EXERCISE MATERIALS Block Start
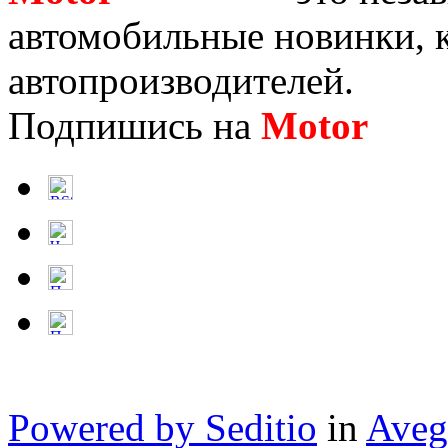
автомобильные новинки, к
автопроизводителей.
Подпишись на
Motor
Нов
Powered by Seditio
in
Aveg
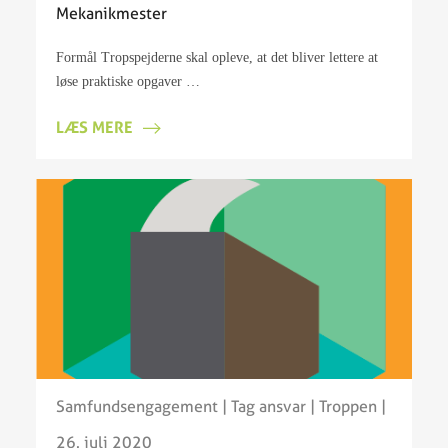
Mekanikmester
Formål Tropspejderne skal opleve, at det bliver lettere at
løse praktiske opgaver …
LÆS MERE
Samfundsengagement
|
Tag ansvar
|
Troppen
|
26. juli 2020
EXERCISE MATERIALS Block End
TASK GOAL:
Express the text read from all of the entries above as a JSON list of strings, with one string per line. Leave out blank lines and the pictures.

OUTPUT FOR THIS EXERCISE:
[
  "автомобильные новинки, к",
  "автопроизводителей.",
  "Подпишись на",
  "Motor",
  "Нов",
  "Powered by Seditio",
  "in",
  "Aveg",
  "Mekanikmester",
  "Formål Tropspejderne skal opleve, at det bliver lettere at",
  "løse praktiske opgaver …",
  "LÆS MERE",
  "Samfundsengagement",
  "|",
  "Tag ansvar",
  "|",
  "Troppen",
  "|",
  "26. juli 2020"
]